Full title: "The life of Christine Jorgensen: The first transgender woman you never heard about" by Jennifer Hopkins.
"The idea of an open and increasingly accepted LGBTQ+ community was inconceivable when Christine stood alone for what she believed in. She knew who she was deep down inside and never gave up in her quest for acceptance and to live in the way that made the most sense to her. On each page of this moving and thought-provoking transgender biography you’ll be introduced to a chapter of trans history that deserves to be retold."
The book covers the story of Christine Jorgensen (1926-1989), an American singer, actress, celebrity, and the most iconic figure of the transgender movement in the USA, if not in the whole world, famous for being the first world-famous person to have surgery sexual reassignment conducted in Denmark in the 1950s, inducted into Chicago's Legacy Walk celebrating LGBT history in 2012, honored in San Francisco's Rainbow Walk in 2014, and included in the National LGBTQ Wall of Honor at Stonewall National Monument in New York City in 2019.

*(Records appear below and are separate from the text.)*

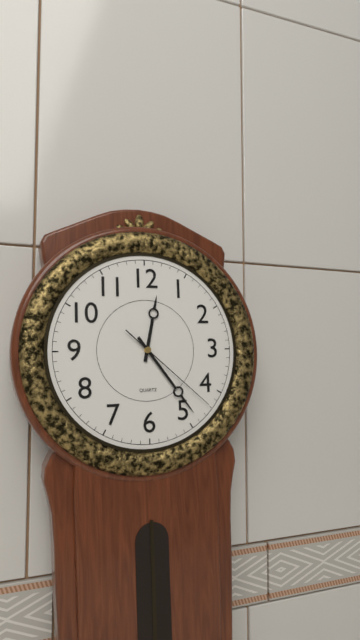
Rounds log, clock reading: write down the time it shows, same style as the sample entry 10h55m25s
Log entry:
12h24m22s
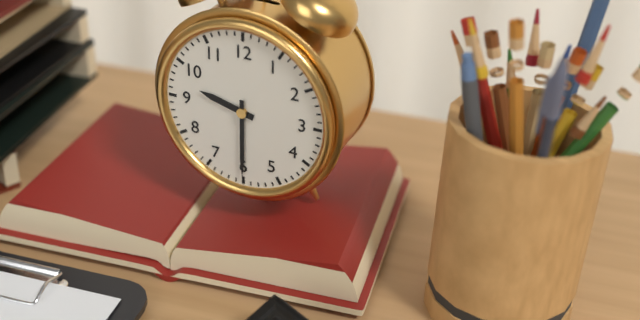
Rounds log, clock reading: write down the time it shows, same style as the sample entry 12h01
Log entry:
9h30
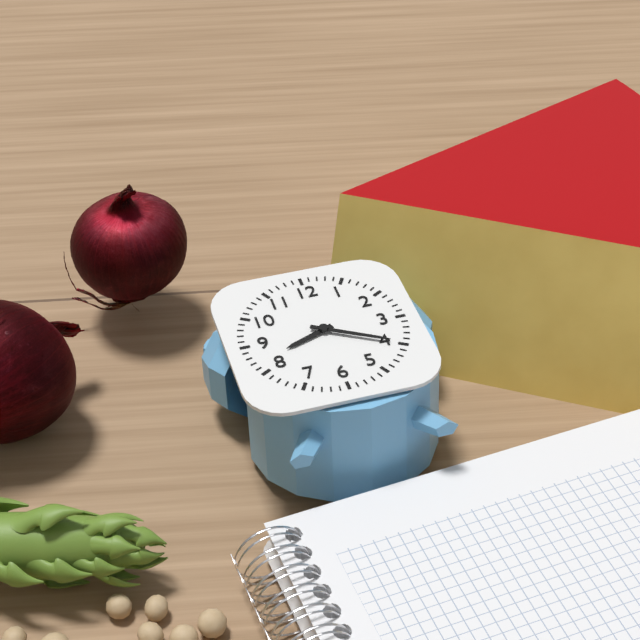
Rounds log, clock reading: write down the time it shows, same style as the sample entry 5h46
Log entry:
8h20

When a slender young woman stepped off a plane from Denmark to be greeted by howling reporters and an outraged American public, nobody expected that it would be one of the biggest moments in the history of transgender women.
The woman, Christine Jorgensen, had been born a male and after living as a shy, effeminate young man for twenty-four years, had been surgically transformed into a woman. For Christine, the transformation signalled the end of a tortured search for sexual identity. For the press and public, however, "George-Christine" became America's No. 1 topic of conversation.
Her private life was not successful. She wanted to marry John Traub, a statistician but the engagement was broken. In 1959, she announced her engagement to Howard J. Knox, who worked as an office worker in Massapequa, New York, where her father had built a house for her after her reassignment surgery, but the couple was denied a marriage license because Jorgensen's birth certificate still listed her as a man. She died in San Clemente, California, on May 3, 1989.